> EXERCISE DESCRIPTION
Copy every line of the material below word for word, leaving out the pictures.

Data items:
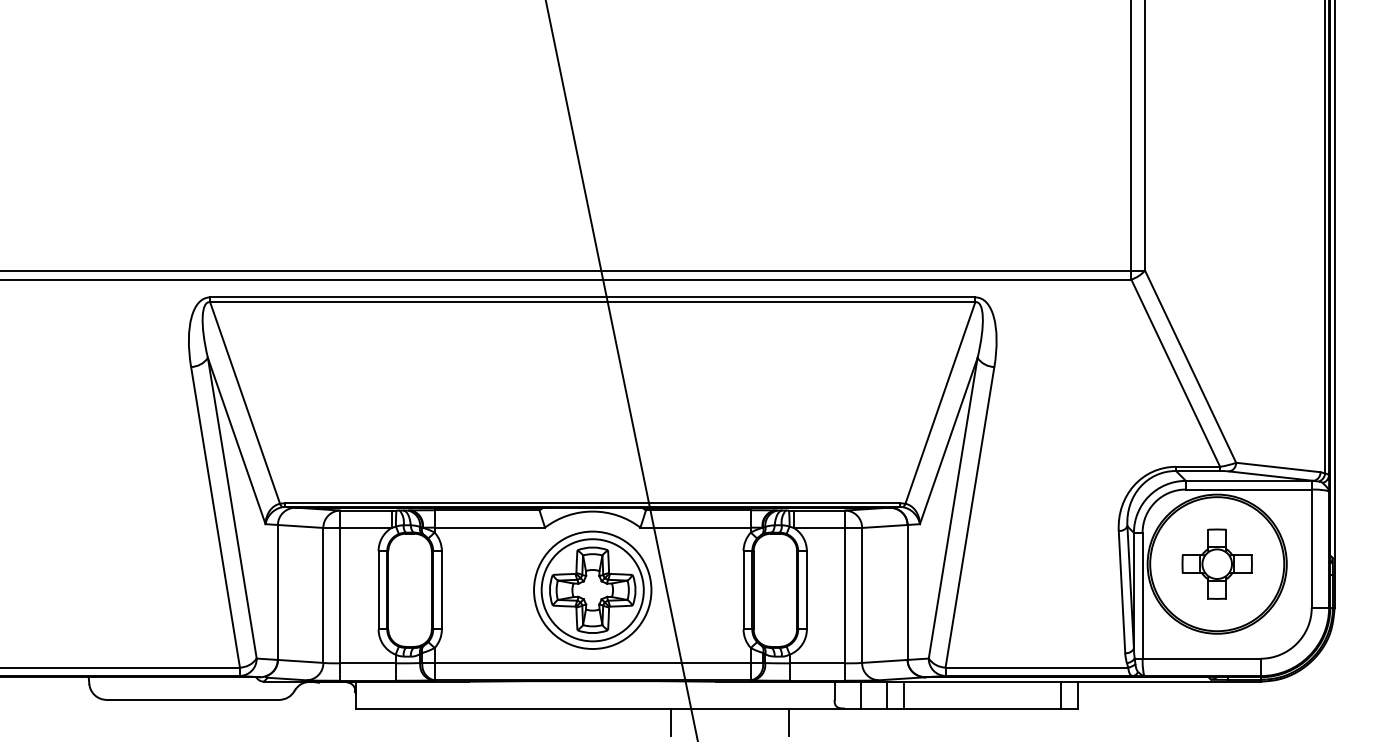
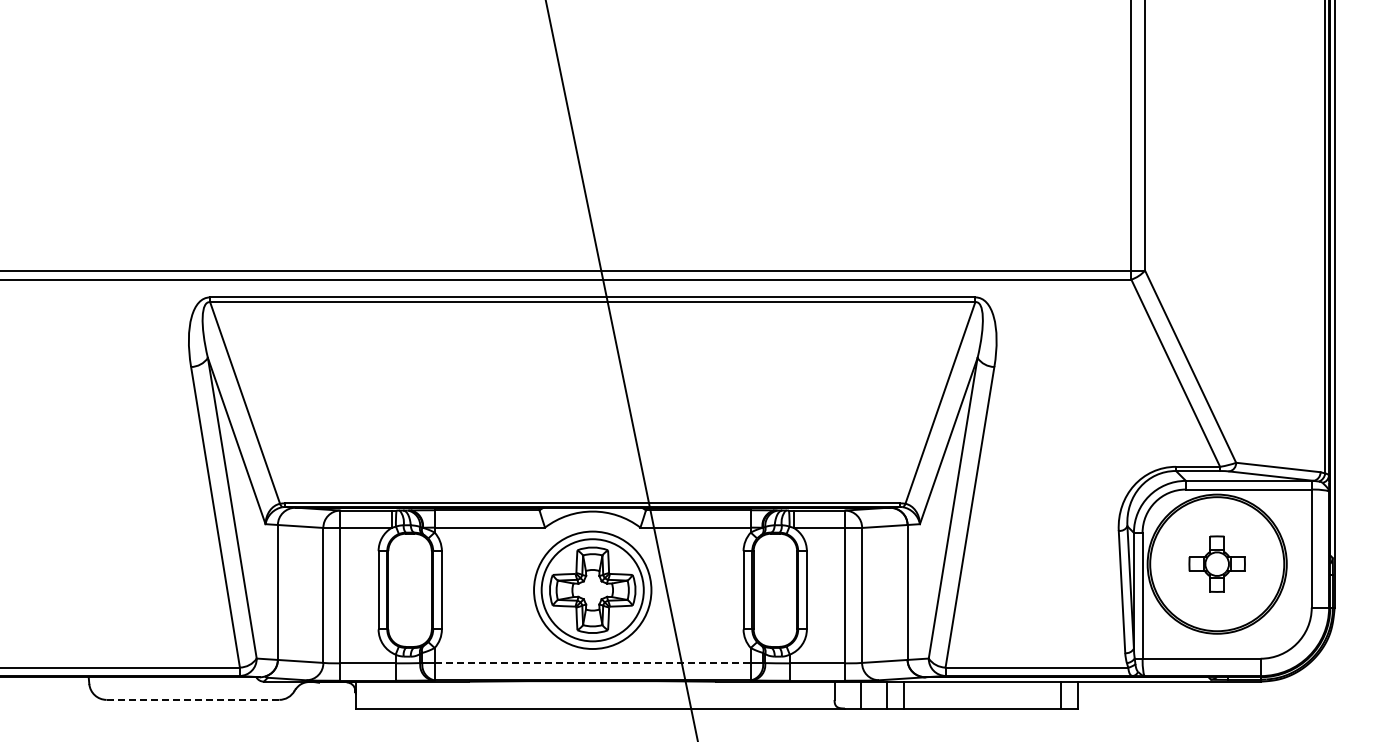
part at (1216, 563) size: 72x72 px -> 58x58 px
line at (593, 663): solid -> dashed
line at (192, 699): solid -> dashed
line at (671, 722): present -> none
line at (788, 722): present -> none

> EXERCISE RESPONSE
part at (1216, 563) size: 72x72 px -> 58x58 px
line at (593, 663): solid -> dashed
line at (192, 699): solid -> dashed
line at (671, 722): present -> none
line at (788, 722): present -> none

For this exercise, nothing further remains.